Those problems can then be displayed as interactive visual maps explaining the behavior causing the issue.
It leaves a comment in GitHub, including links to the problematic code. None of the data is sent to a third party; it’s stored as artifacts in your GitHub build system.
Changes are represented visually as a “code diff,” a comparison of the code before and after a change that highlights the difference.
In the IDE, you can see a sequence diagram for the branch you are working on, but it doesn’t provide you with a comparison of before and after and calculate the differences. It reflects the code you are working on the current state — and only your own work.
In creating the CI tool, the company had to figure out how to represent changes would affect the application’s behavior, and across branches.
“It isn’t only the instance of new containers or code appearing, although that is one kind of change,” said Lawler. “It includes function pathways appearing or disappearing, new API routes and removal of API routes, and changes to queries. So how do you reflect that to a user who needs to review the code, and then how do you zero in on changes that matter and surface those?

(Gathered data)
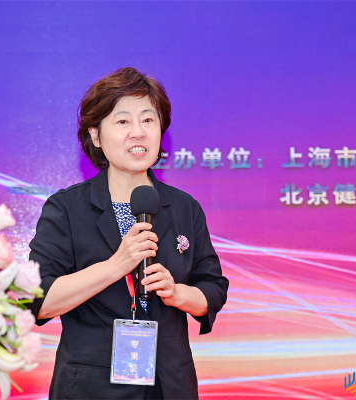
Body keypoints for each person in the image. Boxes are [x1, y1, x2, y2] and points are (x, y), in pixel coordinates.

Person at [28, 67, 229, 400]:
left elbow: (213, 288)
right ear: (95, 135)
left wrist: (178, 294)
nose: (138, 132)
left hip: (169, 384)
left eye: (148, 120)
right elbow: (38, 299)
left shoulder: (184, 208)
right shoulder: (67, 208)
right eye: (123, 121)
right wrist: (115, 265)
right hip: (91, 388)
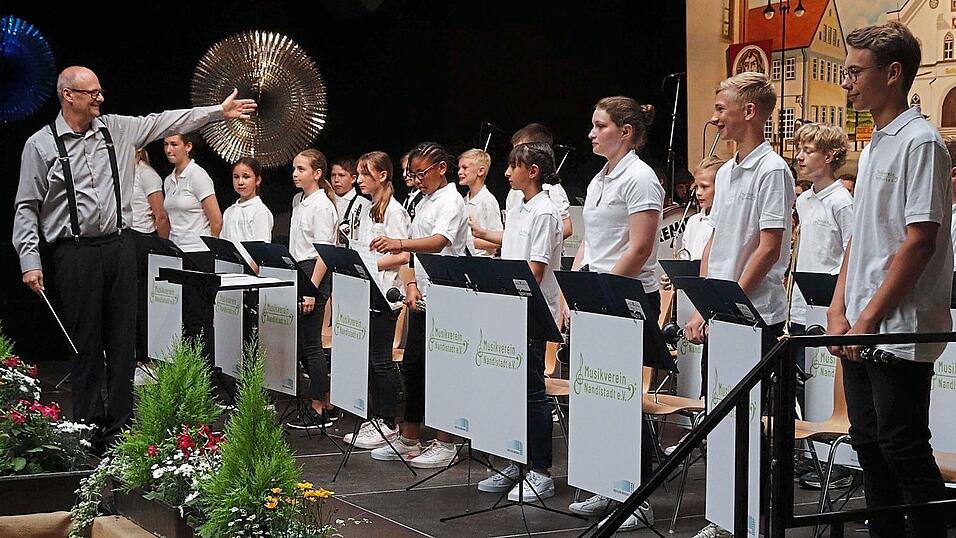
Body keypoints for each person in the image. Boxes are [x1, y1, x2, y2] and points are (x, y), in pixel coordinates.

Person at [13, 66, 255, 452]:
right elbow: (27, 206)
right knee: (86, 344)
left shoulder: (116, 130)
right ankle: (88, 428)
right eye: (91, 93)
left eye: (100, 91)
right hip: (73, 253)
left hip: (119, 247)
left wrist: (217, 111)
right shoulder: (40, 145)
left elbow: (163, 121)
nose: (100, 99)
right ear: (68, 96)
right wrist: (30, 259)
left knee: (124, 340)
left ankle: (121, 426)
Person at [828, 22, 952, 537]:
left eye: (856, 72)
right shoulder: (877, 142)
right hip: (862, 321)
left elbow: (919, 240)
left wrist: (871, 317)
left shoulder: (921, 143)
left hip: (897, 326)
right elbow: (859, 238)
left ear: (893, 73)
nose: (847, 82)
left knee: (902, 446)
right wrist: (839, 308)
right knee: (869, 444)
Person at [684, 72, 795, 538]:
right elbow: (716, 241)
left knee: (757, 427)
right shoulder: (726, 171)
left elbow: (770, 246)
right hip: (723, 313)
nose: (714, 118)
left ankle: (755, 519)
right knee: (721, 419)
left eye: (721, 108)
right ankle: (726, 515)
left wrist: (729, 303)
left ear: (749, 111)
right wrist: (703, 302)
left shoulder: (773, 171)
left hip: (755, 316)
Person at [567, 96, 663, 531]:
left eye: (599, 125)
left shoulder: (640, 178)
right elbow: (589, 242)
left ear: (625, 131)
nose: (591, 133)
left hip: (626, 298)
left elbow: (640, 247)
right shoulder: (601, 176)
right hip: (597, 295)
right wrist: (574, 288)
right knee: (597, 395)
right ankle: (608, 485)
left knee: (625, 399)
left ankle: (636, 496)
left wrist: (604, 292)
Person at [471, 143, 564, 502]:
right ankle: (514, 459)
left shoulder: (545, 212)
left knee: (531, 391)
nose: (507, 173)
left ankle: (539, 471)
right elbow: (510, 248)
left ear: (534, 171)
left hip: (530, 312)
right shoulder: (520, 206)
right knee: (508, 389)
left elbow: (535, 271)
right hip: (507, 309)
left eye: (514, 167)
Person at [370, 141, 468, 468]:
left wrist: (397, 242)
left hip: (450, 297)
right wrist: (410, 284)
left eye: (422, 173)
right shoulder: (421, 201)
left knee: (444, 372)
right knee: (413, 366)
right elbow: (414, 255)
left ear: (442, 168)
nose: (417, 179)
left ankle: (446, 441)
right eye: (413, 173)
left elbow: (439, 243)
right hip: (423, 297)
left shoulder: (452, 201)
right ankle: (409, 435)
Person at [341, 151, 410, 451]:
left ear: (382, 176)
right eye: (357, 174)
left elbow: (405, 253)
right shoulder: (364, 208)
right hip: (365, 291)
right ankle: (375, 417)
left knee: (382, 361)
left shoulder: (395, 211)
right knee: (368, 359)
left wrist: (374, 264)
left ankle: (389, 422)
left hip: (386, 295)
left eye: (365, 174)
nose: (359, 180)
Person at [285, 149, 338, 430]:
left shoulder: (322, 206)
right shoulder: (299, 200)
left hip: (313, 275)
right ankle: (325, 399)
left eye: (302, 169)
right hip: (299, 270)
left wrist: (311, 290)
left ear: (317, 173)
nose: (295, 174)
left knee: (312, 344)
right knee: (304, 344)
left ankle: (321, 407)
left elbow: (323, 253)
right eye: (294, 169)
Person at [130, 147, 168, 373]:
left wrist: (162, 248)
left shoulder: (147, 174)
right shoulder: (126, 172)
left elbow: (160, 215)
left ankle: (147, 357)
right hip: (126, 239)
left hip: (143, 240)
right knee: (130, 301)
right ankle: (133, 356)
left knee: (144, 301)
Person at [505, 123, 573, 239]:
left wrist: (536, 242)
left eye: (520, 149)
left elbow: (566, 228)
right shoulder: (514, 190)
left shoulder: (551, 188)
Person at [163, 132, 222, 252]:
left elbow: (216, 220)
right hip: (175, 249)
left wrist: (212, 251)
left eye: (174, 144)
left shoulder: (198, 175)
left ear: (188, 146)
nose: (169, 150)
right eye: (166, 144)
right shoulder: (168, 180)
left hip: (198, 249)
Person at [458, 148, 502, 256]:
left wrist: (464, 242)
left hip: (482, 264)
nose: (459, 172)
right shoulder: (463, 201)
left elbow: (497, 241)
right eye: (459, 168)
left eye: (465, 168)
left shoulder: (488, 201)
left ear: (480, 171)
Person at [220, 157, 274, 243]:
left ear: (257, 180)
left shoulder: (260, 211)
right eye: (236, 177)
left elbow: (262, 248)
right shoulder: (228, 212)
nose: (240, 182)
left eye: (246, 177)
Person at [329, 156, 369, 244]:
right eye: (333, 175)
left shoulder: (365, 205)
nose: (336, 180)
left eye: (341, 175)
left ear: (353, 178)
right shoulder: (325, 201)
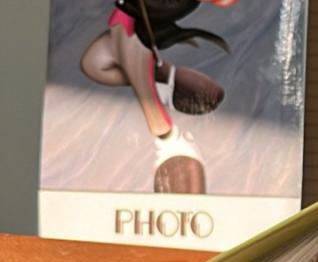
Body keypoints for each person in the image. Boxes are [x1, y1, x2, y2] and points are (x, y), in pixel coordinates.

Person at [80, 0, 237, 193]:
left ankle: (169, 138)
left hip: (137, 28)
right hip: (131, 23)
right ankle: (163, 77)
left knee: (128, 51)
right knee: (94, 63)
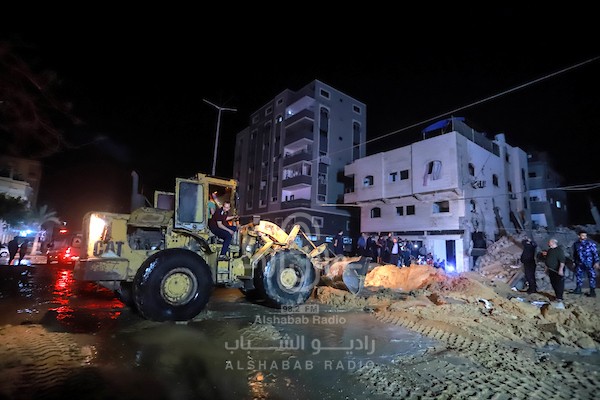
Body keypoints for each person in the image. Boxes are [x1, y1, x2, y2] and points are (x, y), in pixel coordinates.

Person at [571, 230, 599, 297]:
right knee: (579, 276)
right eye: (583, 235)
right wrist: (574, 262)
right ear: (579, 236)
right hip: (579, 263)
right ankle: (578, 289)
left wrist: (596, 262)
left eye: (585, 235)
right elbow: (575, 254)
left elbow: (595, 253)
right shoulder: (576, 244)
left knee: (591, 276)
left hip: (589, 263)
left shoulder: (590, 243)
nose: (584, 237)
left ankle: (592, 291)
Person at [543, 238, 566, 308]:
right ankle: (557, 296)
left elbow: (562, 261)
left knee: (559, 284)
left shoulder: (559, 250)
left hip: (557, 270)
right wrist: (546, 269)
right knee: (554, 283)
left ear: (553, 243)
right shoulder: (550, 250)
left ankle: (559, 297)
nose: (548, 243)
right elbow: (547, 260)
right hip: (551, 270)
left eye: (549, 242)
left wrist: (560, 270)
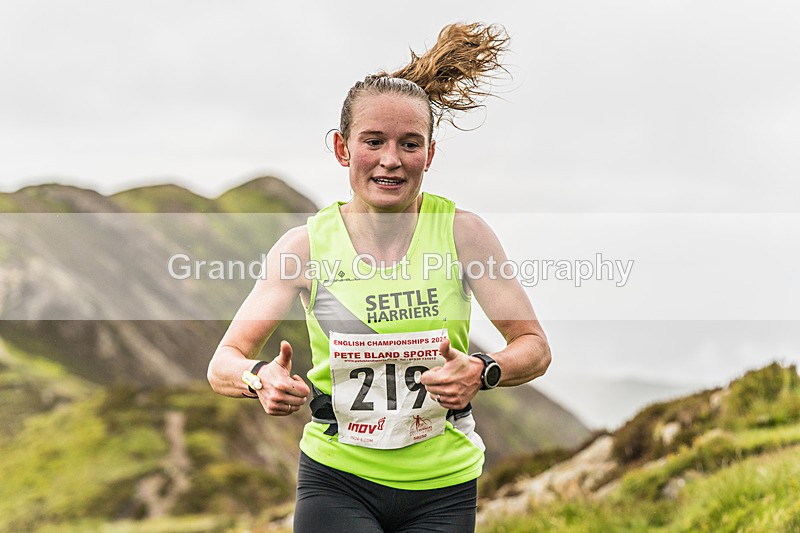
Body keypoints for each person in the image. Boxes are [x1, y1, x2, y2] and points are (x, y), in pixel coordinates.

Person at [207, 22, 551, 532]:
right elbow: (223, 363)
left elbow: (534, 348)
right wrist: (259, 378)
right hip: (337, 480)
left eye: (410, 144)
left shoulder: (464, 235)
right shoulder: (304, 248)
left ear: (429, 154)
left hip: (444, 485)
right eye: (374, 141)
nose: (391, 160)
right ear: (342, 148)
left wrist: (483, 370)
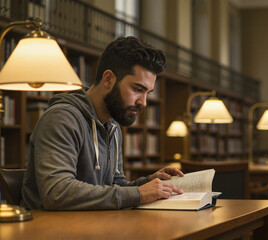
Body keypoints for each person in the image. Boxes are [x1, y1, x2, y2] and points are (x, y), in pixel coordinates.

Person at [21, 36, 184, 210]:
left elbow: (115, 185)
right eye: (138, 89)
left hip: (91, 226)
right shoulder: (61, 119)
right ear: (108, 79)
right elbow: (57, 192)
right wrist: (139, 194)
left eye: (148, 93)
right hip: (47, 230)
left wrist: (149, 184)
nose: (143, 102)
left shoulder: (113, 126)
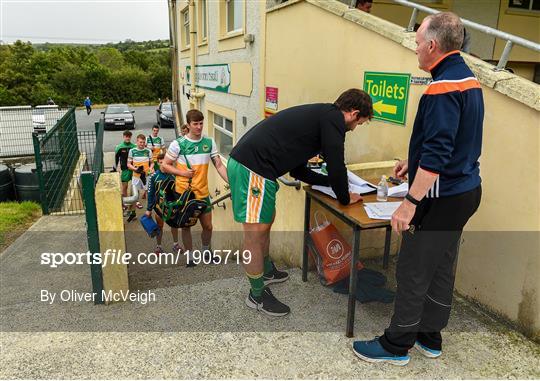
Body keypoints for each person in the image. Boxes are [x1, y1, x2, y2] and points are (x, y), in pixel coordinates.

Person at [352, 12, 483, 366]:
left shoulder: (440, 89)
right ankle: (430, 335)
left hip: (440, 197)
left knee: (413, 267)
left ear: (432, 45)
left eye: (416, 43)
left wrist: (410, 201)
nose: (414, 50)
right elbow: (455, 140)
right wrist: (414, 160)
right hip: (466, 190)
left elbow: (439, 153)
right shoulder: (468, 80)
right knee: (442, 264)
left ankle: (396, 344)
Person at [227, 88, 373, 317]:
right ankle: (256, 295)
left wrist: (326, 184)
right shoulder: (333, 120)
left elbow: (298, 170)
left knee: (266, 222)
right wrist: (344, 198)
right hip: (252, 167)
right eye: (359, 123)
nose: (355, 129)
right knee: (254, 233)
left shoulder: (321, 118)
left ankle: (265, 271)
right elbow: (337, 164)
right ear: (354, 114)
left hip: (259, 168)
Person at [161, 109, 229, 267]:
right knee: (186, 227)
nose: (199, 127)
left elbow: (218, 165)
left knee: (208, 226)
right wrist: (182, 173)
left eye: (201, 123)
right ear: (188, 125)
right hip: (183, 194)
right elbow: (164, 166)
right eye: (195, 124)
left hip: (203, 193)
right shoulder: (178, 144)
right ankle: (190, 257)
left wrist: (231, 182)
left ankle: (206, 251)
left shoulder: (209, 142)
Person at [145, 153, 183, 255]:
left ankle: (175, 244)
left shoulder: (173, 175)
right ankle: (159, 246)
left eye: (165, 162)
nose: (163, 165)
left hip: (172, 205)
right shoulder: (154, 176)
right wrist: (149, 209)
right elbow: (150, 193)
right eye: (161, 162)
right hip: (159, 206)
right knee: (159, 226)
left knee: (174, 225)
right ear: (158, 162)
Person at [127, 134, 154, 221]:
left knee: (150, 194)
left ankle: (149, 212)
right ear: (137, 142)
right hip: (136, 176)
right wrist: (135, 169)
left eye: (143, 142)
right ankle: (133, 213)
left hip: (146, 176)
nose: (142, 144)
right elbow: (128, 164)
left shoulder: (148, 151)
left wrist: (150, 168)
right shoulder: (132, 151)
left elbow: (152, 162)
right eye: (140, 142)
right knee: (134, 195)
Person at [114, 130, 136, 216]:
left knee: (134, 187)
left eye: (129, 136)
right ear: (123, 137)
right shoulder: (119, 147)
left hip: (133, 169)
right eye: (126, 136)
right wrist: (115, 168)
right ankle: (125, 203)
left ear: (131, 137)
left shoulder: (134, 146)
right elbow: (116, 159)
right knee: (125, 187)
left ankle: (133, 204)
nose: (127, 138)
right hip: (125, 170)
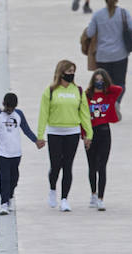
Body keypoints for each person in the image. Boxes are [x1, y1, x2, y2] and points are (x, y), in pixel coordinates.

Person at [35, 60, 93, 213]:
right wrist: (40, 135)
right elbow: (43, 114)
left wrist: (89, 133)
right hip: (55, 132)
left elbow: (84, 113)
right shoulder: (51, 91)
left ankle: (64, 199)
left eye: (73, 71)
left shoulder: (78, 91)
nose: (71, 74)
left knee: (68, 166)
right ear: (61, 73)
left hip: (72, 132)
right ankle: (53, 189)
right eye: (68, 71)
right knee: (55, 165)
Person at [0, 92, 37, 215]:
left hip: (15, 153)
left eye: (11, 108)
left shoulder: (19, 114)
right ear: (4, 104)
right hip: (2, 153)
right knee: (4, 178)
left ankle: (10, 196)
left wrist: (36, 140)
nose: (9, 110)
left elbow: (26, 129)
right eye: (7, 108)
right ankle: (3, 203)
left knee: (14, 178)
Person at [83, 0, 132, 101]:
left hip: (102, 56)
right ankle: (116, 102)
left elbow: (90, 33)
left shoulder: (97, 15)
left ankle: (105, 105)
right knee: (120, 83)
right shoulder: (123, 13)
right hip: (120, 55)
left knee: (102, 84)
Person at [85, 68, 123, 210]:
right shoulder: (87, 95)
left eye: (101, 80)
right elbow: (83, 116)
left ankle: (101, 198)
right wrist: (84, 135)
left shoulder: (109, 94)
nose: (99, 83)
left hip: (104, 132)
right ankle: (93, 194)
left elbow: (119, 89)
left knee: (102, 166)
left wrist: (106, 86)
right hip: (90, 133)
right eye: (96, 80)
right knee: (92, 166)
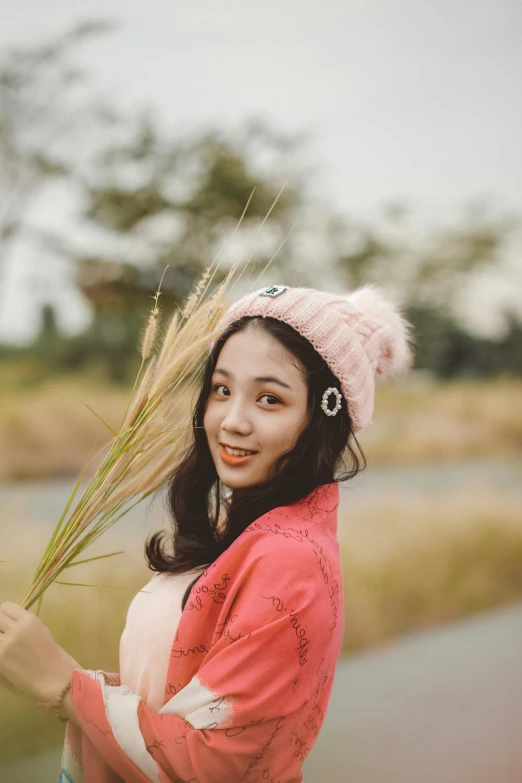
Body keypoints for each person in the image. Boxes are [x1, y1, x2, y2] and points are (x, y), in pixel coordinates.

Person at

--- Instructions ---
a: Answer these questions about the passage on the CI tool:
(i) Where is the data stored instead of being sent to a third party?
(ii) What does a "code diff" compare?
(iii) Who is quoted in the passage?
b: Rewrite the passage on the CI tool from "In the IDE, you" up to and including "and across branches.", switching "sequence diagram" to "flow chart".
The listing was drawn from a separate source.

--- Completed exercise ---
a:
(i) As artifacts in your GitHub build system.
(ii) The code before and after a change.
(iii) Lawler.

b:
In the IDE, you can see a flow chart for the branch you are working on, but it doesn’t provide you with a comparison of before and after and calculate the differences. It reflects the code you are working on the current state — and only your own work.
In creating the CI tool, the company had to figure out how to represent changes would affect the application’s behavior, and across branches.